Ben Gvir: Netanyahu showing ‘some openness’ to encouraging Palestinian migration from Gaza

Far-right minister also calls on Israel to intensify fighting in Gaza, says terms of hostage deal being discussed are ‘unacceptable,’ threatens to bolt coalition

Prime Minister Benjamin Netanyahu, left, greets National Security Minister Itamar Ben Gvir at the Knesset on May 23, 2023. (Gil Cohen-Magen/AFP)
Prime Minister Benjamin Netanyahu, left, greets National Security Minister Itamar Ben Gvir at the Knesset on May 23, 2023. (Gil Cohen-Magen/AFP)

Far-right National Security Minister Itamar Ben Gvir said on Sunday that Prime Minister Benjamin Netanyahu was showing “some openness” over the idea of “encouraging migration” of Palestinians from the Gaza Strip.

“Ideas like settling in Gaza are welcome; the only times we defeated our enemies were when we took territory from them,” Ben Gvir told Army Radio in an interview on Sunday morning. “But that doesn’t satisfy me. I also want to encourage emigration [of Palestinians from Gaza].”

“I am working hard to promote the encouragement of migration from Gaza with the prime minister, and I am beginning to discover some openness on the matter,” he said.

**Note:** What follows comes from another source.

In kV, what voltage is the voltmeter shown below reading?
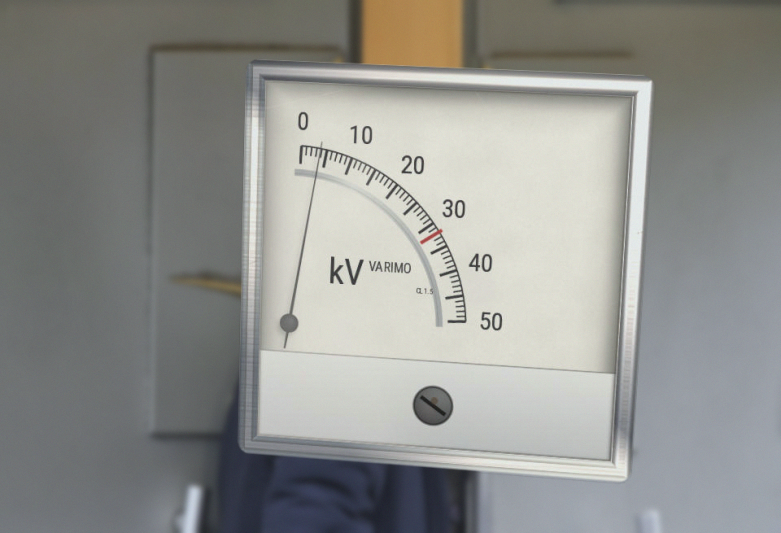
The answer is 4 kV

When pushed, the minister would not definitively say whether the premier supports the so-called “transfer” of the Gaza population.

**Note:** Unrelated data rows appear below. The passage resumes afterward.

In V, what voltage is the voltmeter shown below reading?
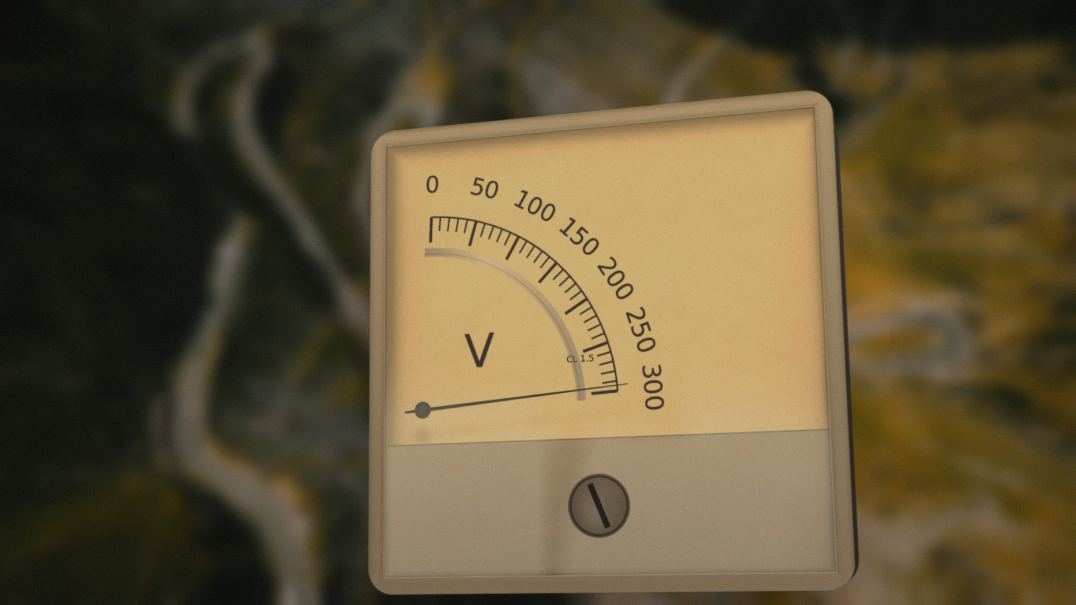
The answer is 295 V
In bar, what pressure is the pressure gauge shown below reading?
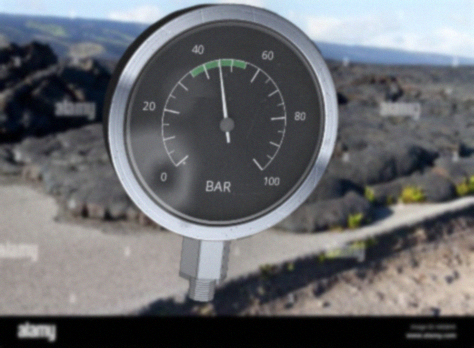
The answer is 45 bar
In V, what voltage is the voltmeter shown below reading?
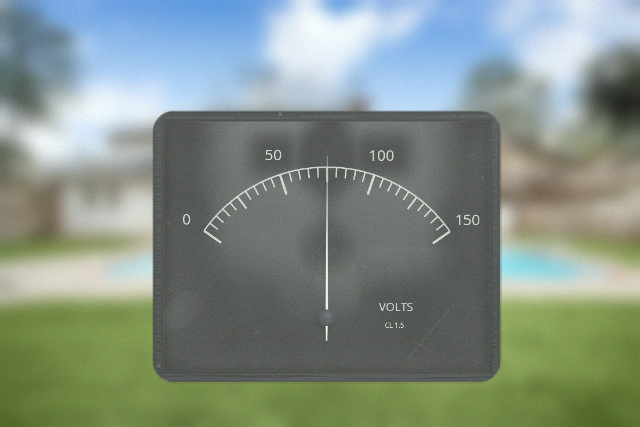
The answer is 75 V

The stance is shared by Finance Minister Bezalel Smotrich, leader of the far-right Religious Zionist Party, who said last week that Israel should resettle Gaza and that half of the roughly 2.2 million Palestinians who currently live there should be encouraged to leave within the next two years.

Israel withdrew from the Gaza Strip in 2005 under the Disengagement Plan, uprooting some 9,000 people and demolishing 21 settlements.

Ben Gvir also called for fighting to be intensified in Gaza.

IDF troops operate in Jabalia in the northern Gaza Strip in a photo cleared for publication on November 28, 2024. (Israel Defense Forces)

“We have a historic opportunity to collapse Hamas. We have a historic opportunity to restore deterrence, reoccupy the Gaza Strip and encourage voluntary emigration. This is what will bring peace to the south,” he said.

The Israeli far right has been pushing for population transfer and “voluntary migration” of Palestinians from Gaza, and the reestablishment of Jewish settlements in their place.

Ultra-Orthodox Housing and Construction Minister Yitzhak Goldknopf also called for Israelis to resettle Gaza as he toured the border last week with Daniella Weiss, the head of the Nachala Settlement Movement.

Netanyahu has repeatedly said such actions are not the goal of the war, nor are they on the agenda.

Former defense minister and IDF chief of staff Moshe Ya’alon said on Saturday that Israel’s leadership, driven by far-right elements who seek to resettle Gaza, was taking the country down a path of ethnic cleansing in the Gaza Strip, and warned that Netanyahu’s government was leading the nation to “destruction.”

Ben Gvir also issued an ultimatum over the renewed push for a hostage-ceasefire deal during his interview with Army Radio, warning that the terms under discussion were unacceptable to him.

Demonstrators protest calling for the release of hostages held by Hamas in the Gaza Strip in Jerusalem, November 23, 2024. (Chaim Goldberg/Flash90)

“The terms currently being discussed are irrelevant as far as I am concerned, and the prime minister very much does not want Otzma Yehudit to leave the government,” Ben Gvir said.

Ben Gvir and Smtorich have repeatedly threatened to leave the coalition, thus toppling the government, in the last year as they strongly oppose a deal that would bring the hostages home in exchange for a ceasefire and Israel releasing Palestinian prisoners from its prisons.

Supporters of such a deal have accused Netanyahu of failing to exert his control and authority over his government and allowing himself to be swayed by the more extreme ends of his coalition.

Hamas representatives arrived in Cairo on Saturday for talks with Egyptian negotiators on a potential hostage-ceasefire deal in Gaza as efforts for a second deal continue, as Israel marks a year since the first one saw 105 hostages returned home.

It is believed that 97 of the 251 hostages abducted by Hamas on October 7 remain in Gaza, including the bodies of at least 34 confirmed dead by the IDF.

Other than the 105 hostages released in the last deal, four were released before that. Eight hostages have been rescued by troops alive, and the bodies of 37 hostages have also been recovered, including three mistakenly killed by the Israeli military as they tried to escape their captors.

Hamas is also holding two Israeli civilians who entered the Strip in 2014 and 2015, as well as the bodies of two IDF soldiers who were killed in 2014.